Thread (61 messages) 61 messages, 9 authors, 1d ago

Re: [PATCH v14 2/2] checkout: extend --track with a "fetch" mode to refresh start-point

From: Ben Knoble <hidden>
Date: 2026-06-25 01:17:17

Le 24 juin 2026 à 19:20, Junio C Hamano [off-list ref] a écrit :

Harald Nordgren [off-list ref] writes:
quoted
Ok, let's focus on the need for the feature before talking code:

In an active project, forking from "origin/master" without refreshing
first often has consequences: you start work that has already been
done, or you build on an old version of the code which causes big
conflicts only later when you pull. The fix is simple ...
The above only argues that contributors should not start work on top
of a stale codebase without looking at reasonably recent codebase.

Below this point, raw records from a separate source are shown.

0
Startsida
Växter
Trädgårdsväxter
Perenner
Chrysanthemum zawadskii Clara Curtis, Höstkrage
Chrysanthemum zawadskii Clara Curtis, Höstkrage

I am not sure if automated fetch immediately before forking to start
work will be a good fix for that, especially if the fork of a new
branch is done blindly _without_ looking at what the updated
upstream contains.
quoted
... ("git fetch
origin master && git checkout -b topic origin/master"), but it is
still a mouthful. Other tools exist because this is annoying enough
that people automate it.
And to actually look at the recent codebase, one would probably need

   git fetch
   git log [-p] ..origin -- your-area-of-interest/
   ... other inspection of the recent changes to refresh your
   ... understanding of the base code comes here
   git checkout -b topic origin

or something like that.  Wouldn't folding the first and the third
step into one operation encourage omitting the second step?  In a
sense, having a tool to let people blindly fetch and fork without
looking at what changed recently (i.e., they had a reason to think
that what they had was stale, so has a fetch actually resolved that
staleness?  what new things did the fetch bring in?) may encourage
a bad workflow.
I think I remain overall ambivalent, but as anecdata: when I’m working on my employer’scode, it is the default (90%+?) for folks to omit step 2 and have the kind of blind fetch + branch that this would facilitate.

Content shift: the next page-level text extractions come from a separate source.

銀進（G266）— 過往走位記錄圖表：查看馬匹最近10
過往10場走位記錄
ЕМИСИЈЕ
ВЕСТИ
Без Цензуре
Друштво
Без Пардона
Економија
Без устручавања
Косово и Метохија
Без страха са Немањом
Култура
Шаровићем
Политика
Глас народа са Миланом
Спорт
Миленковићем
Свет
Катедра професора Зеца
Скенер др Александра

I myself do this when I’m reasonably sure the other changes can’t be of interest (common), or when I suspect the change I’m going to start on will conflict with recent changes I haven’t fetched. At other times I’m more interested in step 2, but generally I omit it at work.

Now, as to why: I spend a lot more time reviewing PRs at work (and making sure they merge quickly when they are in the right direction), and so I’m usually fairly confident of what a fetch is going to bring! [I also fetch several times a day to keep up to date locally, to facilitate various maintenance, admin, and archaeology tasks.] Contrast with distributed open source projects, where I might not have fetched for weeks and can’t predict what might fall out (let alone how it might it interact with local WIP).

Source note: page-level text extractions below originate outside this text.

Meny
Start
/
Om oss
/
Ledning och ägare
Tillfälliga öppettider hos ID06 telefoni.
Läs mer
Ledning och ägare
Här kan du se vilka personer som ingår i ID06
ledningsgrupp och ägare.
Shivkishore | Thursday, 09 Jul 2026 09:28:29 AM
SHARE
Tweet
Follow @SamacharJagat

So « bad workflow » I agree with, but am plenty guilty of :)

To wrap up, I wonder if the convenience of this proposal is especially aimed at folks like my corporate environment (where « build near the tip and integrate quickly » is the norm), but less than useful for those same folks in a different situation?

(OTOH, I suppose I might use something similar when starting a new topic branch from Git’s master branch, since there’s probably no harm in working on a recent copy of master unless I already have older code that needs updated?)
An obvious complaint against "update and always inspect and
understand" would be "it would slow us down!", but that is why
projects encourage forking your topic at a well known release tags,
not from a random "tip of the tree of the day".

I think most of the above has already been communicated earlier in
discussions before we got to v14, but I may be wrong.  Are there any
new arguments in support of the feature?